Obtain an image to be recognized;

The posture of the target object in the image to be recognized is recognized using a pre-constructed object posture recognition model; wherein the object posture recognition model is obtained based on the object posture recognition model construction method according to any one of claims 1 to 10.

12. A device for constructing an object posture recognition model, comprising:

A sample image acquisition module, used to acquire a first object sample image; wherein the first object sample image is an image containing a target object;

A sample image enhancement module, used for performing enhancement processing on the sample image of the first object to obtain a sample enhanced image;

An image segmentation and masking module, used for segmenting the sample enhanced image to obtain an enhanced image block group, and performing masking processing on some image blocks in the enhanced image block group to obtain a masked image block group;

a posture recognition module, configured to obtain first posture recognition information of the target object through a first network based on the mask image block group; and obtain second posture recognition information of the target object through a second network based on the enhanced image block group;

A self-supervised training module, configured to perform self-supervised training on the first network according to a difference between the first posture recognition information and the second posture recognition information;

A model building module is used to build an object posture recognition model based on the first network after self-supervised training.

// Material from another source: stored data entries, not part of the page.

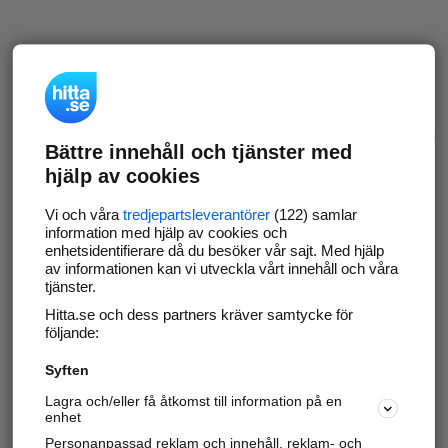
Bättre innehåll och tjänster med
hjälp av cookies
Vi och våra
tredjepartsleverantörer
(122) samlar
information med hjälp av cookies och
enhetsidentifierare då du besöker vår sajt. Med hjälp
av informationen kan vi utveckla vårt innehåll och våra
tjänster.
Hitta.se och dess partners kräver samtycke för
följande:
Syften
Lagra och/eller få åtkomst till information på en
enhet
Personanpassad reklam och innehåll, reklam- och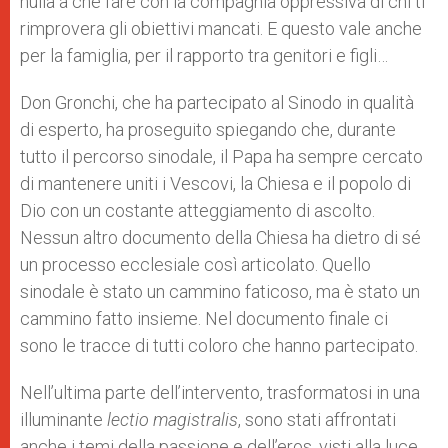
nulla a che fare con la compagnia oppressiva di chi ti
rimprovera gli obiettivi mancati. E questo vale anche
per la famiglia, per il rapporto tra genitori e figli…
Don Gronchi, che ha partecipato al Sinodo in qualità
di esperto, ha proseguito spiegando che, durante
tutto il percorso sinodale, il Papa ha sempre cercato
di mantenere uniti i Vescovi, la Chiesa e il popolo di
Dio con un costante atteggiamento di ascolto.
Nessun altro documento della Chiesa ha dietro di sé
un processo ecclesiale così articolato. Quello
sinodale è stato un cammino faticoso, ma è stato un
cammino fatto insieme. Nel documento finale ci
sono le tracce di tutti coloro che hanno partecipato.
Nell’ultima parte dell’intervento, trasformatosi in una
illuminante
lectio magistralis
, sono stati affrontati
anche i temi della passione e dell’eros, visti alla luce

13. An object gesture recognition device, comprising:

An image acquisition module to be identified, used to acquire an image to be identified;

A posture recognition module, used to recognize the posture of the target object in the image to be recognized by using a pre-built object posture recognition model; wherein the object posture recognition model is obtained based on the object posture recognition model construction method described in any one of claims 1 to 10.

14. An electronic device, characterized in that the electronic device comprises:

processor;

a memory for storing instructions executable by the processor;

The processor is used to read the executable instructions from the memory and execute the instructions to implement the method for constructing an object posture recognition model described in any one of claims 1 to 10, or to implement the object posture recognition method described in claim 11.

15. A computer-readable storage medium, characterized in that the storage medium stores a computer program, and the computer program is used to execute the method for constructing an object posture recognition model described in any one of claims 1 to 10, or to implement the object posture recognition method described in claim 11.